Horses
Field report #14 - the monthly longer essay for supporters, plus recommendations for reading, listening, and sunglasses
A horse to me is muscle and heart, one way or another. Docile looks. Massive body. Not desert-eyed, but ocean-eyed, and the shoulders very broad.
I spent the past week at a Colorado horse ranch, an hour and a half outside of Denver, for a forthcoming GQ article. Horses were the point, days and days of horses, real and metaphorical, in ways I’ll elaborate when the story runs in October. For days we communed, we walked, we grazed. We did more technical things that fell under the term “groundwork,” a new word to me, a horse-world term for all that a person can do with a horse without being in a saddle: getting them to back up, to follow you around, to take precise steps. What the head wrangler could do with just a few clucks or gestures, standing 30 feet away from a horse, was astonishing.
That’s not the subject of this essay.

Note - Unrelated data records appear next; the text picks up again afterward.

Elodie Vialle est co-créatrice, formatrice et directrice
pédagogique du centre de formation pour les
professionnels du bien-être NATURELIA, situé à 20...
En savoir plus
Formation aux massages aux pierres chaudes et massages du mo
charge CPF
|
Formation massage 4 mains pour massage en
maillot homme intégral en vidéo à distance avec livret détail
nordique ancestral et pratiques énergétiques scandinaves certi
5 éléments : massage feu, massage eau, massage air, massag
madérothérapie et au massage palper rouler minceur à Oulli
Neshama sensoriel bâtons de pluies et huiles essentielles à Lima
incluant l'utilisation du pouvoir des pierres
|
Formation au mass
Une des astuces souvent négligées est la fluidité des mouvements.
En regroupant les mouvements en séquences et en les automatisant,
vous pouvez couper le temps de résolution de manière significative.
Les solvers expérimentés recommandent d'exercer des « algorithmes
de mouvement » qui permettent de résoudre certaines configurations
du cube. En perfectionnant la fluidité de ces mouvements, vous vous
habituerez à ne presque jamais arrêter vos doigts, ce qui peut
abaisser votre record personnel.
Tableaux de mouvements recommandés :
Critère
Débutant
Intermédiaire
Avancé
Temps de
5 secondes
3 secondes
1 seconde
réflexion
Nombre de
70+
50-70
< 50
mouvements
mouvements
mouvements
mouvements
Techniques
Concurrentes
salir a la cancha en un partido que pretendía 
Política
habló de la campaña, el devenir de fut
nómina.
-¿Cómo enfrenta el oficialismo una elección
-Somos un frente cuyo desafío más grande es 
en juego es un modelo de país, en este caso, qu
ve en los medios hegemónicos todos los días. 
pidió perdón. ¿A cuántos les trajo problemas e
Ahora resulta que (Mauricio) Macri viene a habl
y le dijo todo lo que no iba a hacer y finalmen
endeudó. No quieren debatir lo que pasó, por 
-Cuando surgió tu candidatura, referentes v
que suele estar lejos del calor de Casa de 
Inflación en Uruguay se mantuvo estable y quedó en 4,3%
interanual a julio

The point here is about the charge that emerged between me and a horse rather suddenly. The first night, I told the head wrangler my height, weight, and experience in the saddle – none – and she assigned me Lucky, a Palomino gelding with whom I’d need to get intimate pretty fast because soon we’d be riding for hours up and down some steep trails in the mountains with serious exposure (ie., drop-off) on either side, which I should expect to get “seriously fucking dicey.”